If you read popular magazines or blogs, particularly those in and around the health, nutrition and fitness spheres, you’ve likely run across the term “bio-hacking” recently. Like most jargon, the term tends to get thrown around without much in the way of explanation, making it hard to tell from one source to the next if all the fuss is a temporary trend or if we’re witnessing an actual societal shift in mainstream medicine. So today, we’re going to take a look at what bio-hacking is, where it comes from, and how it works, and why it is (or isn’t) important.
What is biohacking?
At base, biohacking is the process and practice of:
- Researching and experimenting with your body, habits, and environment.
- Determining, through testing of all kinds, what makes your unique body and mind thrive.
- Continuously and intentionally adjusting your life, habits, and environment to improve your personal happiness, health, and performance.
What sets biohacking apart from other self-improvement or health and fitness approaches?
Biohacking is unique in its emphasis on “N of 1” testing and functional results.
An “N of 1” trial is research conducted on only a single patient. Such trials produce incredibly detailed and powerful information for the person in question, but their results cannot necessarily be extrapolated to anyone else.
Biohacking embodies the “N of 1” philosophy in that:
- Biohackers seek to understand, map, and improve their specific bodies. If what they learn informs larger health trends and research, that is just a bonus.
- Biohackers set their own personal, professional and health targets independently of what mainstream medicine or other purported “professionals” recommend. For some biohackers, this means seeking peak performance from themselves across the board. For others, it simply means achieving holistic goals that may include religious, social, and other targets not usually addressed or acknowledged by mainstream medicine.
In keeping with its highly independent and individualized focus, biohacking also emphasizes functional results over theory. While most biohackers have at least some degree of interest in the science behind their results, achieving results is paramount.
For instance, if a biohacker discovers through experimentation that (s)he thrives on a gluten-free diet, then (s)he will adopt that diet because it leads to improved performance and quality of life. (S)he will make that change even if the “why” behind the finding is unclear because the truly important part of the equation for a biohacker is the results.
What does biohacking involve?
Biohacking is a comprehensive term. In theory, it can cover anything from changing your diet and lifestyle to getting cognitive behavioral therapy to genetic engineering. In practice, most people start small and work their way up. Dietary changes, kicking or starting habits one at a time, and improving sleeping habits or relationships are popular places to start.
Who becomes a biohacker and why?
Anyone can become a biohacker! All one needs to get started is:
- An interest in improving one’s life or health.
- Willingness to do a little reading and research.
- A notebook, spreadsheet, or another simple system for tracking self-experiments and their results.
Most biohackers are drawn to the process by:
- Dissatisfaction with their lives or health.
- Unhappiness with the care, resources, and answers available to them from standard health providers, fitness programs, or fitness routines.
- Natural curiosity.
- The desire to reach one or more goals and the understanding that one’s body, environment, and/or habits much change in order for achieving those goals to become possible.
What are the benefits of being a biohacker?

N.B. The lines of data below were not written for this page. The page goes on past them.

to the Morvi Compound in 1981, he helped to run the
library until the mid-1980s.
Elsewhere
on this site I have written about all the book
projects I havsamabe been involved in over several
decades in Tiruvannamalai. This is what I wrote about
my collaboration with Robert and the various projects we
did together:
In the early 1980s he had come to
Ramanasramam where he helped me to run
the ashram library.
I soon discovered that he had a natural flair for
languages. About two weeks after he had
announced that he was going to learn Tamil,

The primary benefits of biohacking include:
- Increased energy.
- Reduced pain/discomfort.
- Better health.
- More satisfaction with one’s life.
Biohacking gives people a feeling of control over their lives, which is sometimes referred to as having an internal locus of control. Having an internal locus of control is strongly correlated with better outcomes in almost all areas of life.
Is biohacking dangerous?
Biohacking can potentially be dangerous when approached recklessly or if biohackers purposefully ignore the signals their bodies are giving them. For example, biohackers could put themselves at risk of serious consequences if they were to stop taking certain prescription medications “cold turkey” without first consulting their doctors.
However, common sense biohacking and self-experiments undertaken with care and intention are almost always not only safe but highly beneficial!
This is because the entire point of biohacking is to improve one’s health and performance. Experiments that don’t lead to improved health, happiness, energy, or the achievement of biohackers’ goals are abandoned and replaced with new habits and choices that do. This inherently serves as a safety mechanism for biohackers.
How does someone get started biohacking?
The same way you start anything else new!
- Stop by Amazon or your local library and pick up a book on the subject.
- Check out leading-edge biohacker Dave Asprey’s blog post on Biohacking 101 or his youtube video sharing his five favorite hacks.
- Use MeetUp or a similar site to find a biohacking group near you and attend an event.
- Just jump in! Pick an experiment you’ve been considering for your life – doing a Whole 30, going to bed an hour earlier, trying meditation – grab a notebook to record your feelings and observations, and give it a go!
Is biohacking a fad or the future of medicine?
There’s no denying that biohacking is trendy right now. But from subscription medicine to the latest research trends in big businesses like breast cancer, medicine is unmistakably leaning strongly toward more individualized treatment and more patient ownership of personal health. So whether biohacking continues as it is or morphs into something else, it’s definitely the wave of the future rather than a fad.